■ **TASK TO COMPLETE**: Wherever the word "lines" appears in the entries, copy the whole line.
^^^^
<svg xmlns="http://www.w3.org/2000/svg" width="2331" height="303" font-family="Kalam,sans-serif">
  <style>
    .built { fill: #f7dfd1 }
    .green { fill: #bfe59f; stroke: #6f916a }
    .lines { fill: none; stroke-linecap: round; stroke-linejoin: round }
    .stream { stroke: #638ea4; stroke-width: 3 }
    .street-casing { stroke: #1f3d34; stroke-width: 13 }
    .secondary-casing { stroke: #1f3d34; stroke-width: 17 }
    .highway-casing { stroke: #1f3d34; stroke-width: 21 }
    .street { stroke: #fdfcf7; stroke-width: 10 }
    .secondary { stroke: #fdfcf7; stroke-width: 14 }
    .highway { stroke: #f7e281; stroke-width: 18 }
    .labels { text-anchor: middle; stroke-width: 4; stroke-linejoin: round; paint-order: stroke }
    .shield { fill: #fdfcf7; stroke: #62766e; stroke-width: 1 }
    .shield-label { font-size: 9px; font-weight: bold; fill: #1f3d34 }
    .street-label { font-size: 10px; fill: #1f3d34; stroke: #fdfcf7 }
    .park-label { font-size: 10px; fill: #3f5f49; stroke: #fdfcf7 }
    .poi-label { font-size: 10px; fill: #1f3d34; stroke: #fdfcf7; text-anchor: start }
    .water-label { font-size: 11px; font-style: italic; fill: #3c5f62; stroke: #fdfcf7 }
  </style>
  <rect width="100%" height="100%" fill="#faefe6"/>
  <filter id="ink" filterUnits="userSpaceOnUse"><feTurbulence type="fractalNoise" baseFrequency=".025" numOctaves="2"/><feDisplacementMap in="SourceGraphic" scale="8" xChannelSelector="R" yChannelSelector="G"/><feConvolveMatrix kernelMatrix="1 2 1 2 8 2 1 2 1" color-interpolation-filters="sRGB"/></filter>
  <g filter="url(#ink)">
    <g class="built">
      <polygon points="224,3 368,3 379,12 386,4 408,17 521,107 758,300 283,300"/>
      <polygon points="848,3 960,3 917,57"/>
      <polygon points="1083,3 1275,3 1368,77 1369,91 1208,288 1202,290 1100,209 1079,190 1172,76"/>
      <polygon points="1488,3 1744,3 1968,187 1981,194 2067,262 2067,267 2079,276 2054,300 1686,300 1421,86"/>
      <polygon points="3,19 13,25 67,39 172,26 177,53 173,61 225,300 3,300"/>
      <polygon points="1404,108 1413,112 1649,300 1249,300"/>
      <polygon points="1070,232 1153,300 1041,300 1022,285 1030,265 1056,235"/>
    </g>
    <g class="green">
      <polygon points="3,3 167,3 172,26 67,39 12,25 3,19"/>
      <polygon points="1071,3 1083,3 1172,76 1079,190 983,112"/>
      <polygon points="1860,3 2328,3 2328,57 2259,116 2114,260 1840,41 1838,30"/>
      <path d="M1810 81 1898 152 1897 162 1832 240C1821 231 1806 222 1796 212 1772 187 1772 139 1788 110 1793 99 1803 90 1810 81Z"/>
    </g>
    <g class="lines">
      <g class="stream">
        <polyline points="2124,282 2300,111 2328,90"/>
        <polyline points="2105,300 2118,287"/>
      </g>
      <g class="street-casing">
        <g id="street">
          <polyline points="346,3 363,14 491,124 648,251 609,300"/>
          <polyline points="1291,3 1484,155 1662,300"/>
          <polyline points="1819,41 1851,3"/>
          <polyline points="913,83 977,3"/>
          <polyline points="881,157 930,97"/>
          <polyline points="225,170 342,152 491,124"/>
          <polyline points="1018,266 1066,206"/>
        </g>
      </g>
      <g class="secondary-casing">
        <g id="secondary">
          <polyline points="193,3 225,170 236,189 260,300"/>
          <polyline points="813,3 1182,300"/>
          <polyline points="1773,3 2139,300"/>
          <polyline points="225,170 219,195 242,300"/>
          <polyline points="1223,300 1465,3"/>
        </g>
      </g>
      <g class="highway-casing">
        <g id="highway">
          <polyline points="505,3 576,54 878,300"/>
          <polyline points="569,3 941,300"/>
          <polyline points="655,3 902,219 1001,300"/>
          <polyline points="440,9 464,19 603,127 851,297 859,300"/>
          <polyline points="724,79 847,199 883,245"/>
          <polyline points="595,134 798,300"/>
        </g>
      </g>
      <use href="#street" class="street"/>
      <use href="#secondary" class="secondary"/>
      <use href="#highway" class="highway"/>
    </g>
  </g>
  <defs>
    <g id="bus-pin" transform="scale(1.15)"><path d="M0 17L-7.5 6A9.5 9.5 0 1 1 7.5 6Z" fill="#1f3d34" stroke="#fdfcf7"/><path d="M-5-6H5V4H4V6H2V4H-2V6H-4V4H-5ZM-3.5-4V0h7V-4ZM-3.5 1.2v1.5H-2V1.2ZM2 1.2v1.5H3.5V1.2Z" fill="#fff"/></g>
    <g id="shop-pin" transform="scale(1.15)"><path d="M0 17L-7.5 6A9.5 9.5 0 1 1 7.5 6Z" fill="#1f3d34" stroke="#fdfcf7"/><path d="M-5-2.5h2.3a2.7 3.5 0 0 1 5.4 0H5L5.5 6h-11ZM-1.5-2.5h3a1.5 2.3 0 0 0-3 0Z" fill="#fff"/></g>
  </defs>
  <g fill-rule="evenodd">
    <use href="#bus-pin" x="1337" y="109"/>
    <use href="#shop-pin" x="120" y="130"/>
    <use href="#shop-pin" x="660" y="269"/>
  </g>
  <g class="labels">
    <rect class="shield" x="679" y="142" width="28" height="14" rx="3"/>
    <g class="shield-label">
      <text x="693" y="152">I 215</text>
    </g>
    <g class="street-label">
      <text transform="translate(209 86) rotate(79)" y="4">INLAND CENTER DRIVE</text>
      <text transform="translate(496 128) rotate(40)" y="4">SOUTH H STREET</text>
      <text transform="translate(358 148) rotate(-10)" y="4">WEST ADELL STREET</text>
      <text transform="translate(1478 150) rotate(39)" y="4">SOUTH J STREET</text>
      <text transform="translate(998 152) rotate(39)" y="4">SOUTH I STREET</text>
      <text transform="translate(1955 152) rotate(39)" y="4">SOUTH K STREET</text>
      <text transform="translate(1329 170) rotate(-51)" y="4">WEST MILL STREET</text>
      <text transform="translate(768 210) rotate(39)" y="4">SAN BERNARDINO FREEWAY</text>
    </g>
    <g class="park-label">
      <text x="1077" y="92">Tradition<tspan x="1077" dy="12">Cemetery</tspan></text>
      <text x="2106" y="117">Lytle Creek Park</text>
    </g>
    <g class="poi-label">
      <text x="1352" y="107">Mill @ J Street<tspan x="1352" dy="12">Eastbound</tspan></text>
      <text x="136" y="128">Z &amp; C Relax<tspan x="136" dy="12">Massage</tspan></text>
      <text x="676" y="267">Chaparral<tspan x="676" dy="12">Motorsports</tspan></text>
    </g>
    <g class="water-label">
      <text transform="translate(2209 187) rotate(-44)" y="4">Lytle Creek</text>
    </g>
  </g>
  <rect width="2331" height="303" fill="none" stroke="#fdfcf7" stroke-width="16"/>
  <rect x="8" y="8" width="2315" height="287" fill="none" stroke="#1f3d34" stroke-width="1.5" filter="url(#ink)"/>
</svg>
^^^^
■ **TASK RESULT**:
    .lines { fill: none; stroke-linecap: round; stroke-linejoin: round }
    <g class="lines">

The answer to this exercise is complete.